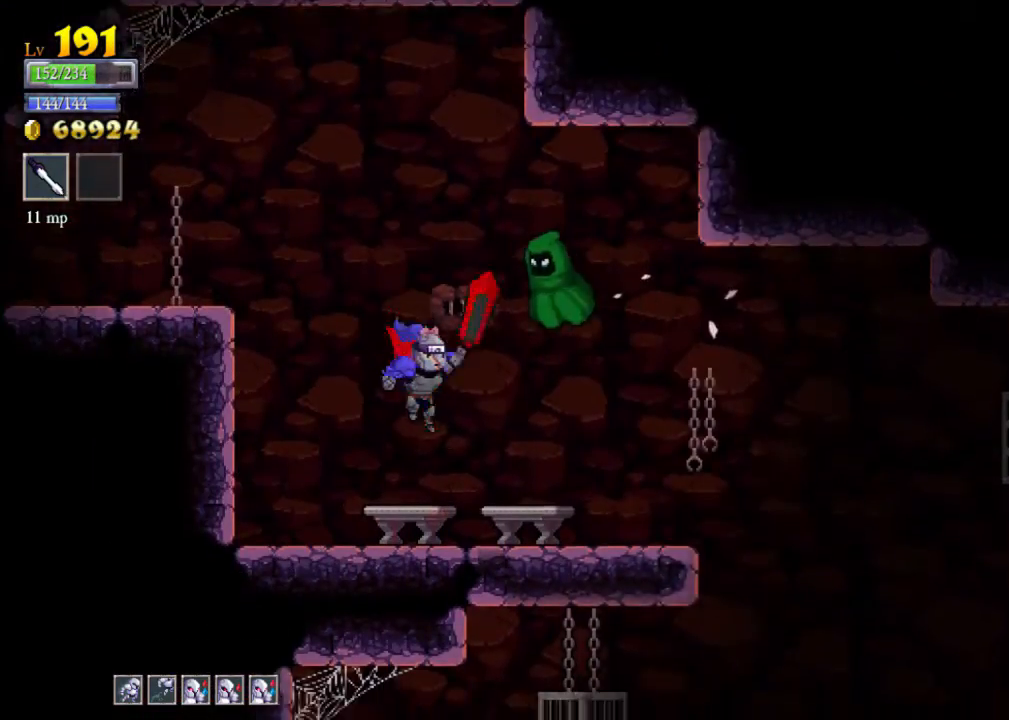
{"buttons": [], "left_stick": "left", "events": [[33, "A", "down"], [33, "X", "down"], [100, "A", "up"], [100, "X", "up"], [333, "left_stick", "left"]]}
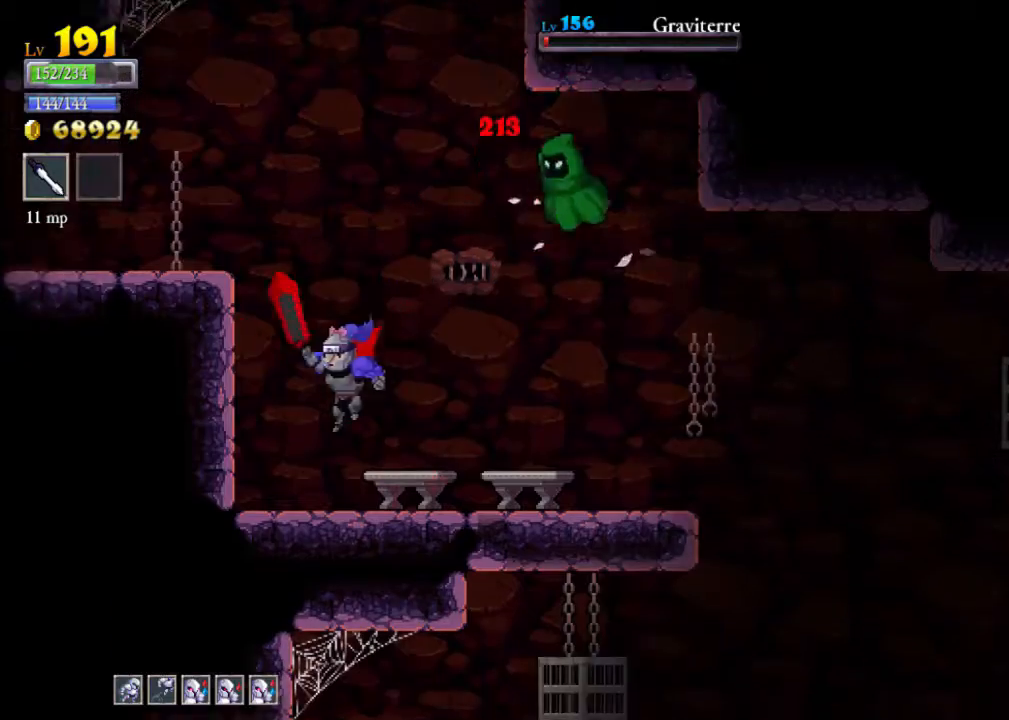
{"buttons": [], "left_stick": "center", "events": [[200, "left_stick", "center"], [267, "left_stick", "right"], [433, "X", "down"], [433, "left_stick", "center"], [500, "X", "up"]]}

...

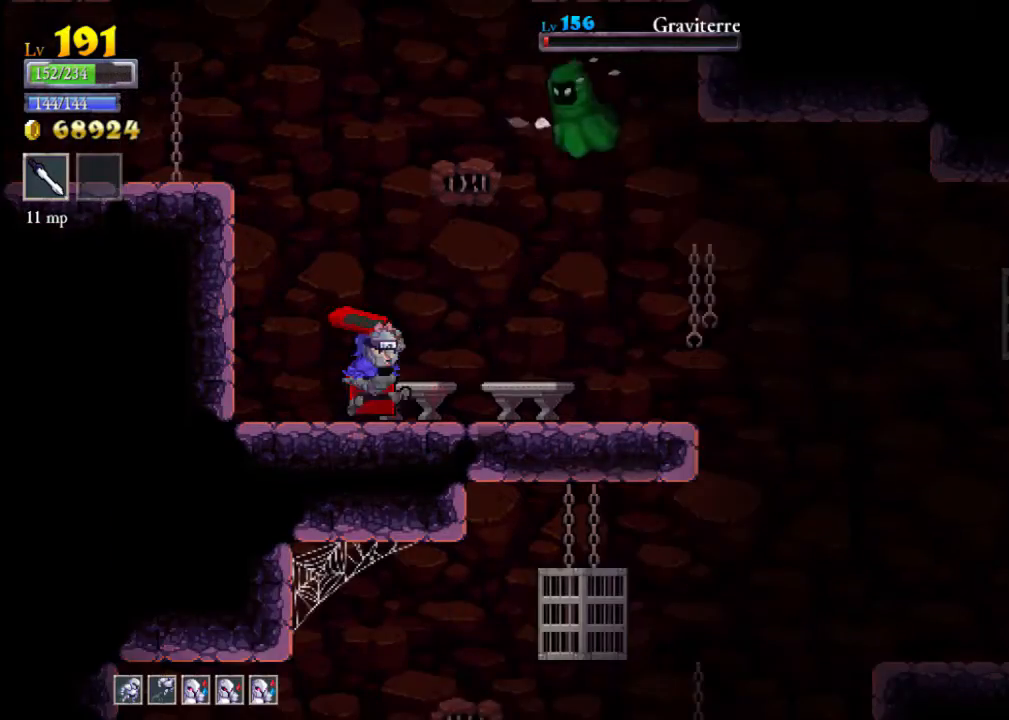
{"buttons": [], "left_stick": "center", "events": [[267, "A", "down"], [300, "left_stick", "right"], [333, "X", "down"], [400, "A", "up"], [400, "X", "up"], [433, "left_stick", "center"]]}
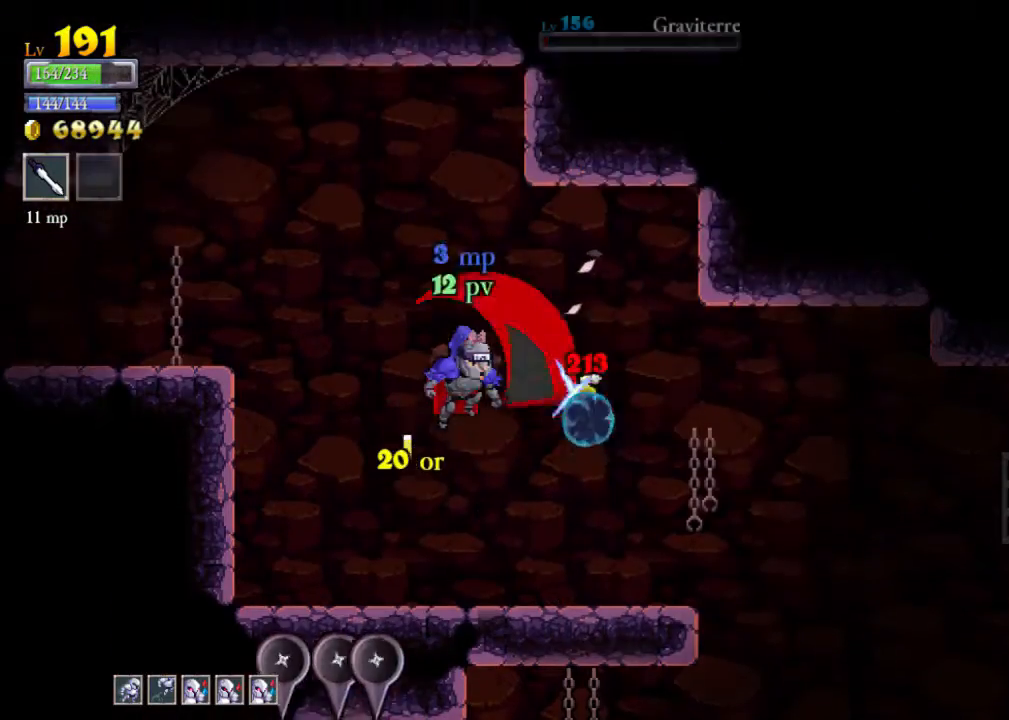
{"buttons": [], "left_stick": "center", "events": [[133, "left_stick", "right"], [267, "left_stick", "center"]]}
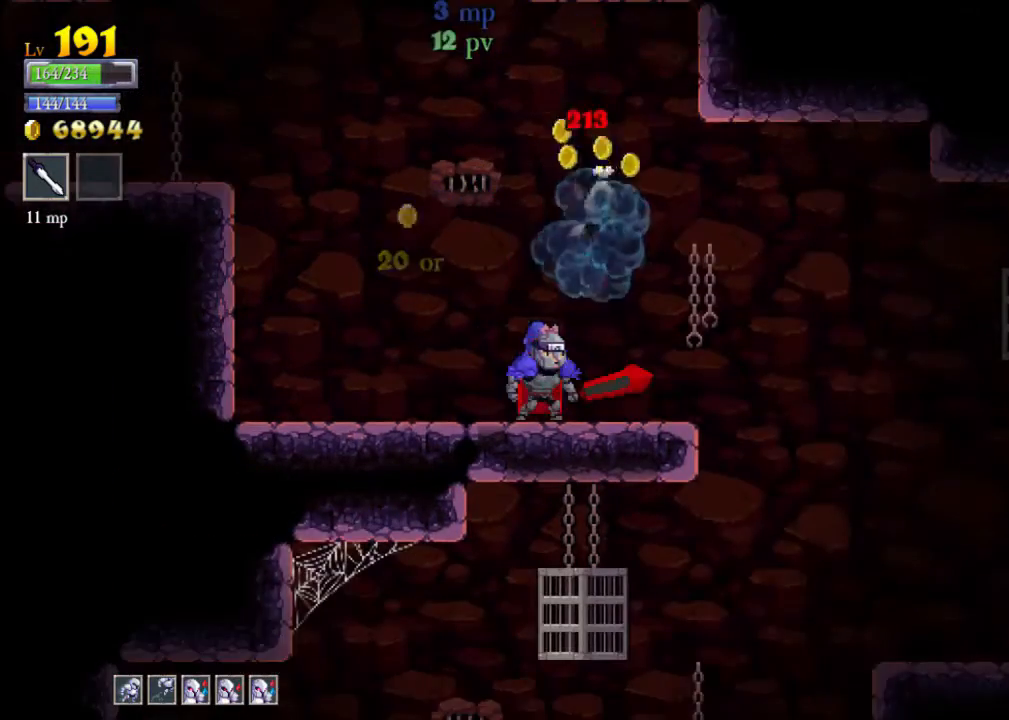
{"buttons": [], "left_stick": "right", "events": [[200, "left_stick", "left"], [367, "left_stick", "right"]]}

## Task to carry out
Scan the entries above and show each line that contains the word "down".

## Finished task
{"buttons": [], "left_stick": "left", "events": [[33, "A", "down"], [33, "X", "down"], [100, "A", "up"], [100, "X", "up"], [333, "left_stick", "left"]]}
{"buttons": [], "left_stick": "center", "events": [[200, "left_stick", "center"], [267, "left_stick", "right"], [433, "X", "down"], [433, "left_stick", "center"], [500, "X", "up"]]}
{"buttons": [], "left_stick": "center", "events": [[267, "A", "down"], [300, "left_stick", "right"], [333, "X", "down"], [400, "A", "up"], [400, "X", "up"], [433, "left_stick", "center"]]}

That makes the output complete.